**Task objective:** The result should be every line in the material below containing the string "size".

**Records for this task:**
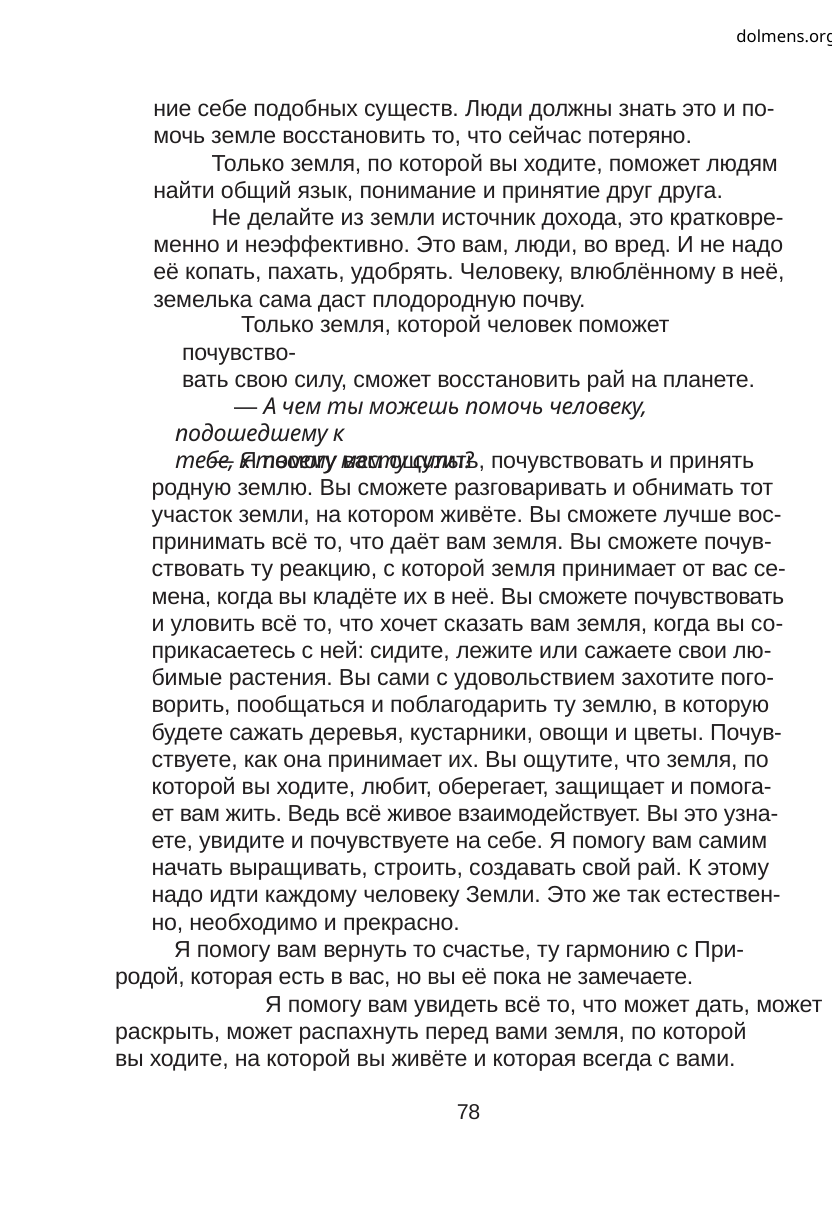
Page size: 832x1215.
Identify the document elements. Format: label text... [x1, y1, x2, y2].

text_box Только земля, которой человек поможет почувство- вать свою силу, сможет восстановить рай на планете. [182, 310, 756, 391]
text_box dolmens.org [736, 27, 832, 66]
text_box ние себе подобных существ. Люди должны знать это и по- мочь земле восстановить то, что сейчас потеряно. Только земля, по которой вы ходите, поможет людям найти общий язык, понимание и принятие друг друга. Не делайте из земли источник дохода, это кратковре- менно и неэффективно. Это вам, люди, во вред. И не надо её копать, пахать, удобрять. Человеку, влюблённому в неё, земелька сама даст плодородную почву. [153, 93, 785, 340]
text_box Я помогу вам вернуть то счастье, ту гармонию с При- родой, которая есть в вас, но вы её пока не замечаете. Я помогу вам увидеть всё то, что может дать, может раскрыть, может распахнуть перед вами земля, по которой вы ходите, на которой вы живёте и которая всегда с вами. [115, 935, 823, 1098]
text_box — А чем ты можешь помочь человеку, подошедшему к тебе, к твоему месту силы? [175, 391, 763, 445]
text_box 78 [456, 1097, 481, 1151]
text_box — Я помогу вам ощутить, почувствовать и принять родную землю. Вы сможете разговаривать и обнимать тот участок земли, на котором живёте. Вы сможете лучше вос- принимать всё то, что даёт вам земля. Вы сможете почув- ствовать ту реакцию, с которой земля принимает от вас се- мена, когда вы кладёте их в неё. Вы сможете почувствовать и уловить всё то, что хочет сказать вам земля, когда вы со- прикасаетесь с ней: сидите, лежите или сажаете свои лю- бимые растения. Вы сами с удовольствием захотите пого- ворить, пообщаться и поблагодарить ту землю, в которую будете сажать деревья, кустарники, овощи и цветы. Почув- ствуете, как она принимает их. Вы ощутите, что земля, по которой вы ходите, любит, оберегает, защищает и помога- ет вам жить. Ведь всё живое взаимодействует. Вы это узна- ете, увидите и почувствуете на себе. Я помогу вам самим начать выращивать, строить, создавать свой рай. К этому надо идти каждому человеку Земли. Это же так естествен- но, необходимо и прекрасно. [151, 445, 786, 935]
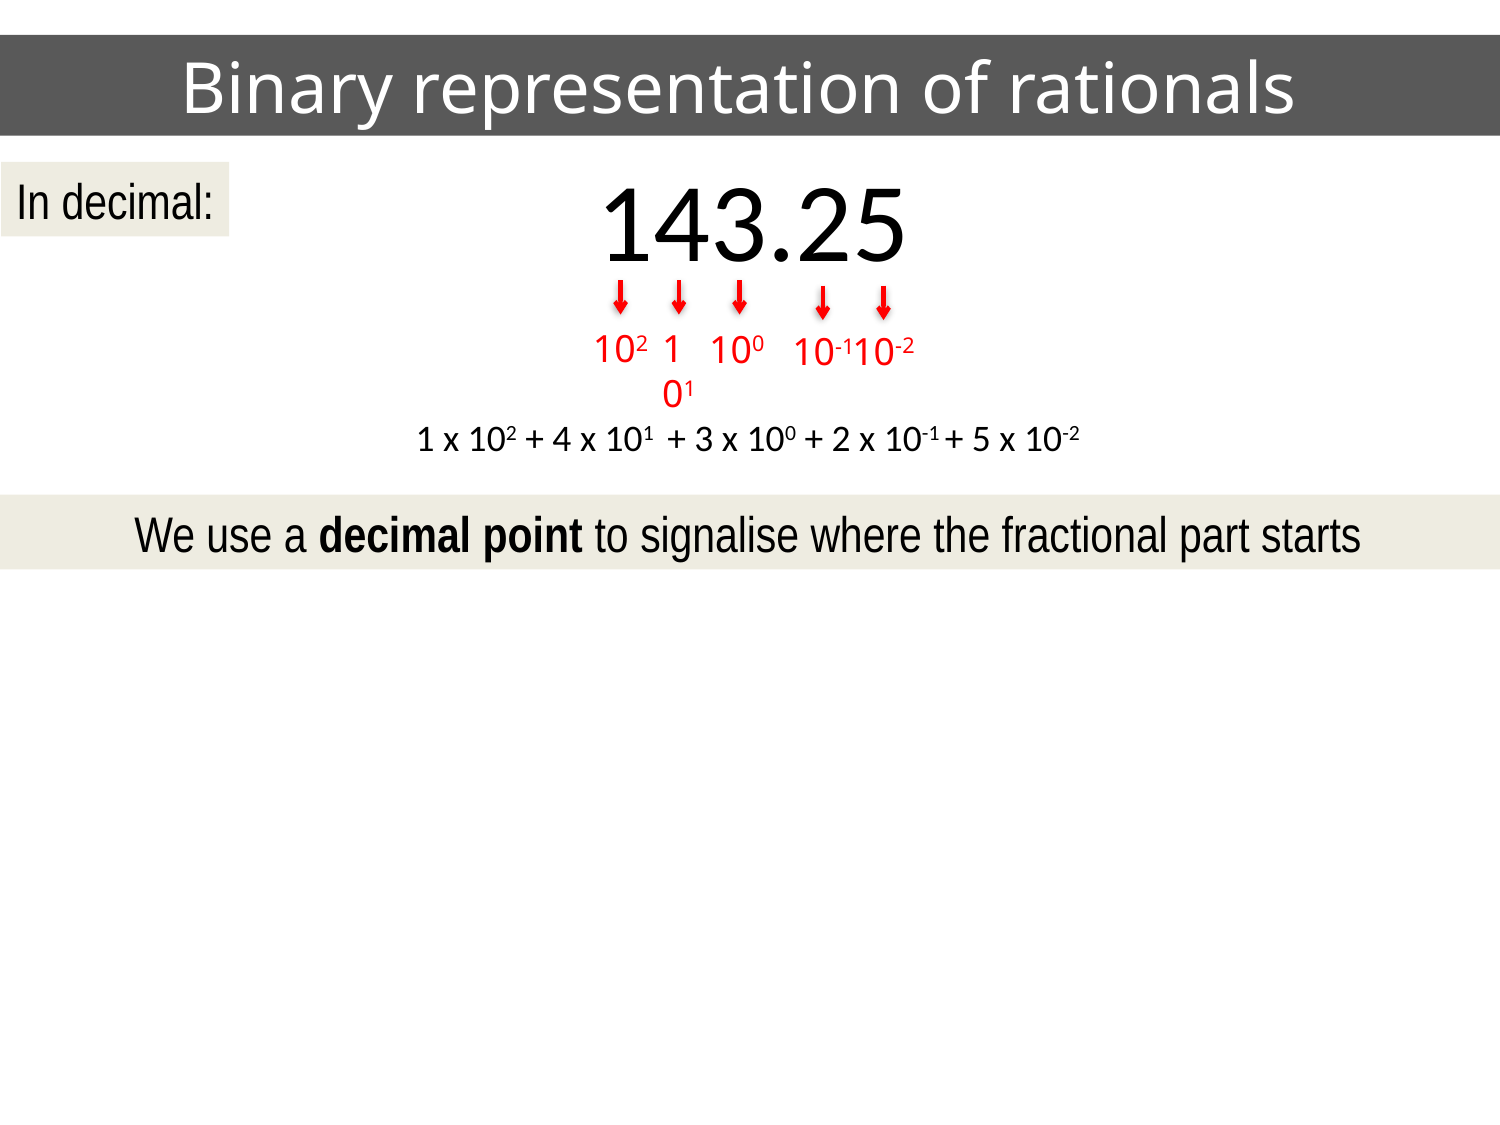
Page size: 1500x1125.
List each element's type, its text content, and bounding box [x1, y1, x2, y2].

text_box 101 [647, 317, 719, 406]
title Binary representation of rationals [0, 34, 1500, 136]
text_box 1 x 102 + 4 x 101 + 3 x 100 + 2 x 10-1 + 5 x 10-2 [400, 406, 1112, 467]
text_box We use a decimal point to signalise where the fractional part starts [0, 494, 1500, 570]
text_box 100 [719, 318, 780, 379]
text_box In decimal: [1, 161, 230, 237]
text_box 10-1 [777, 320, 837, 381]
text_box 10-2 [837, 320, 930, 381]
text_box 102 [578, 317, 664, 378]
text_box 143.25 [582, 141, 926, 291]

**Answer for this exercise:**
Page size: 832x1215.
Page size: 1500x1125.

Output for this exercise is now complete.